■ **Assigned task A**
Rewrite the passage on the EPF share divestment, starting with "On Feb 20 in" and going on through "Services Act (CMSA).", with "sensitive information" swapped for "confidential information".
■ **Assigned task B**
According to the minister in the passage on the EPF share divestment, what gains did the sale of MAHB shares realize?

■ **Text for analysis**
# # # #
On Feb 20 in Parliament, he defended the share divestment, saying that “Chinese walls” were in place at the fund to keep EPF’s trading and strategic investment teams from sharing sensitive information with each other and prevent insider trading, in accordance with the Capital Markets and Services Act (CMSA).
A Chinese wall or “ethical wall” in business refers to a virtual information barrier erected between those with and without material, non-public information to prevent conflicts of interest. This is to ensure that insider information does not translate into insider trading, which is a criminal offence.
The minister added that the much-criticised sale of MAHB shares before the privatisation exercise had realised gains of RM102 million, not losses.
Much of the divestment happened during the latter part of 2023 when the pension fund with 16 million members was already mulling over a “strategic investment” into MAHB, according to sources privy to the Select Committee hearing.
“The EPF CEO confirmed that his position is ‘above the (Chinese) wall’ but insisted that not interfering with the traders and fund managers was legally necessary,” a source said.
# # # #
■ **Data extract**
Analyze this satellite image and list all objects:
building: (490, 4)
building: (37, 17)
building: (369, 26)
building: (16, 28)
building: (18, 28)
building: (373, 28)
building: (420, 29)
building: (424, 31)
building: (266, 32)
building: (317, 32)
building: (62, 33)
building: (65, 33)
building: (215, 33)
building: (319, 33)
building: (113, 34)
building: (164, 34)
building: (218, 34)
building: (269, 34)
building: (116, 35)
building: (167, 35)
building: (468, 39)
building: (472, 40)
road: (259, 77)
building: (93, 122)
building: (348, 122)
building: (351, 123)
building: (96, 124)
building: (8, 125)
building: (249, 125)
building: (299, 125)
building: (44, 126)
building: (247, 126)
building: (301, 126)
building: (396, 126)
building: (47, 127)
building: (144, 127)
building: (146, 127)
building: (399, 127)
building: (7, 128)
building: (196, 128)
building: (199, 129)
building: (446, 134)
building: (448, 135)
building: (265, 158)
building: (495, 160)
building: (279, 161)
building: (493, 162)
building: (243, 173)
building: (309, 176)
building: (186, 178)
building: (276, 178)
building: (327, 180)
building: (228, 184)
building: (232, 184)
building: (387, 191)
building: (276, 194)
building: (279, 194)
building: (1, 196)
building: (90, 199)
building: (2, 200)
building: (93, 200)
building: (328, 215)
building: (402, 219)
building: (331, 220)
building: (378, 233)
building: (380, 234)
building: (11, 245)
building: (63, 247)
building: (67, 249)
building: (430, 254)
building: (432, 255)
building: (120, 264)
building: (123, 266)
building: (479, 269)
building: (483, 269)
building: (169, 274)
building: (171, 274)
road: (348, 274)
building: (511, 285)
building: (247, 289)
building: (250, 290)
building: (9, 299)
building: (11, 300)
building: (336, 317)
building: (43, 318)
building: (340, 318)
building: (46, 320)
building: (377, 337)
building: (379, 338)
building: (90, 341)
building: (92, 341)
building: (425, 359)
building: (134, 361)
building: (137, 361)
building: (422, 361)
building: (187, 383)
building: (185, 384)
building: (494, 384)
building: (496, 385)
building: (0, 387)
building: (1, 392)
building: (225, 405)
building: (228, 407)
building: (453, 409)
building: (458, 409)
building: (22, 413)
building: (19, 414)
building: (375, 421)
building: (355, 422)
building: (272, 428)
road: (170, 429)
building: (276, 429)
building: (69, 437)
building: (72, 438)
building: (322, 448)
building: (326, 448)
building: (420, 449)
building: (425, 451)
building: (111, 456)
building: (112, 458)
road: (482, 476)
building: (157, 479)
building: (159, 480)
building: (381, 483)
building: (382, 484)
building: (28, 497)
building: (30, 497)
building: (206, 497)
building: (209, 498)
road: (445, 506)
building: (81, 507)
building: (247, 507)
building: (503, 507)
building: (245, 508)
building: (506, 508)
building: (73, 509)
# # # #
■ **Your solution A**
On Feb 20 in Parliament, he defended the share divestment, saying that “Chinese walls” were in place at the fund to keep EPF’s trading and strategic investment teams from sharing confidential information with each other and prevent insider trading, in accordance with the Capital Markets and Services Act (CMSA).

■ **Your solution B**
RM102 million